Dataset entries
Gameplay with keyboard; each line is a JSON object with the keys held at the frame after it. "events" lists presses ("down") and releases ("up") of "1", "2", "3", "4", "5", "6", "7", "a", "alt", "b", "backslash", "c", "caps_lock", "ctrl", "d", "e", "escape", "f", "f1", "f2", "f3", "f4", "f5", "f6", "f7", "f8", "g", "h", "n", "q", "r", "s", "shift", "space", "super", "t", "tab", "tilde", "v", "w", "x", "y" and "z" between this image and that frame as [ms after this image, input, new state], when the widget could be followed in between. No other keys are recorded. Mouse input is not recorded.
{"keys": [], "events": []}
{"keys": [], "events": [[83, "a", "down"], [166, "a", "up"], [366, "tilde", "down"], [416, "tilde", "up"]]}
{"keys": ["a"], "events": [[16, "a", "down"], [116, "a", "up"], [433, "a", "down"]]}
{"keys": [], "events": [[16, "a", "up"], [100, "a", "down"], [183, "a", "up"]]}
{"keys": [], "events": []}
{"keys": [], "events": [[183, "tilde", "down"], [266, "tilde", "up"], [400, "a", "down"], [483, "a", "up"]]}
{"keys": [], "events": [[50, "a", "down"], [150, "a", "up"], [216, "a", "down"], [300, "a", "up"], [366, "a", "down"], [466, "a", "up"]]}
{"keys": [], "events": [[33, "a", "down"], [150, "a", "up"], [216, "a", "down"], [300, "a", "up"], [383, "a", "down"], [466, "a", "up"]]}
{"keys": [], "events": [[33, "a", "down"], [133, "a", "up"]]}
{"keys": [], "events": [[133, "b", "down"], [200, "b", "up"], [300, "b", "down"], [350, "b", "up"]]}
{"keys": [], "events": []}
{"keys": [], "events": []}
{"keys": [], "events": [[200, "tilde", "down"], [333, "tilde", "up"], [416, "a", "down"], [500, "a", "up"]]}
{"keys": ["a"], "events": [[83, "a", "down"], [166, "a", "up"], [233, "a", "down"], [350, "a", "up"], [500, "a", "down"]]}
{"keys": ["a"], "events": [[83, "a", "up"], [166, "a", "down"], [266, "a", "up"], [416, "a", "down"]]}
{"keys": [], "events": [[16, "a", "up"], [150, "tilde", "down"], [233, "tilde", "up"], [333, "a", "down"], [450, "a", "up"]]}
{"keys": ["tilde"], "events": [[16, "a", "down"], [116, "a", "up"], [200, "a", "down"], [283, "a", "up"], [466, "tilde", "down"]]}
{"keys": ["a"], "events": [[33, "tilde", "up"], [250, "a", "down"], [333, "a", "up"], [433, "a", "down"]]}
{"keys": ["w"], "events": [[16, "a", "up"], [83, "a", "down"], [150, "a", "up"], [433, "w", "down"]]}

What the task requires -
Nothing is to be altered; retype each entry exactly.

Your solution -
Gameplay with keyboard; each line is a JSON object with the keys held at the frame after it. "events" lists presses ("down") and releases ("up") of "1", "2", "3", "4", "5", "6", "7", "a", "alt", "b", "backslash", "c", "caps_lock", "ctrl", "d", "e", "escape", "f", "f1", "f2", "f3", "f4", "f5", "f6", "f7", "f8", "g", "h", "n", "q", "r", "s", "shift", "space", "super", "t", "tab", "tilde", "v", "w", "x", "y" and "z" between this image and that frame as [ms after this image, input, new state], when the widget could be followed in between. No other keys are recorded. Mouse input is not recorded.
{"keys": [], "events": []}
{"keys": [], "events": [[83, "a", "down"], [166, "a", "up"], [366, "tilde", "down"], [416, "tilde", "up"]]}
{"keys": ["a"], "events": [[16, "a", "down"], [116, "a", "up"], [433, "a", "down"]]}
{"keys": [], "events": [[16, "a", "up"], [100, "a", "down"], [183, "a", "up"]]}
{"keys": [], "events": []}
{"keys": [], "events": [[183, "tilde", "down"], [266, "tilde", "up"], [400, "a", "down"], [483, "a", "up"]]}
{"keys": [], "events": [[50, "a", "down"], [150, "a", "up"], [216, "a", "down"], [300, "a", "up"], [366, "a", "down"], [466, "a", "up"]]}
{"keys": [], "events": [[33, "a", "down"], [150, "a", "up"], [216, "a", "down"], [300, "a", "up"], [383, "a", "down"], [466, "a", "up"]]}
{"keys": [], "events": [[33, "a", "down"], [133, "a", "up"]]}
{"keys": [], "events": [[133, "b", "down"], [200, "b", "up"], [300, "b", "down"], [350, "b", "up"]]}
{"keys": [], "events": []}
{"keys": [], "events": []}
{"keys": [], "events": [[200, "tilde", "down"], [333, "tilde", "up"], [416, "a", "down"], [500, "a", "up"]]}
{"keys": ["a"], "events": [[83, "a", "down"], [166, "a", "up"], [233, "a", "down"], [350, "a", "up"], [500, "a", "down"]]}
{"keys": ["a"], "events": [[83, "a", "up"], [166, "a", "down"], [266, "a", "up"], [416, "a", "down"]]}
{"keys": [], "events": [[16, "a", "up"], [150, "tilde", "down"], [233, "tilde", "up"], [333, "a", "down"], [450, "a", "up"]]}
{"keys": ["tilde"], "events": [[16, "a", "down"], [116, "a", "up"], [200, "a", "down"], [283, "a", "up"], [466, "tilde", "down"]]}
{"keys": ["a"], "events": [[33, "tilde", "up"], [250, "a", "down"], [333, "a", "up"], [433, "a", "down"]]}
{"keys": ["w"], "events": [[16, "a", "up"], [83, "a", "down"], [150, "a", "up"], [433, "w", "down"]]}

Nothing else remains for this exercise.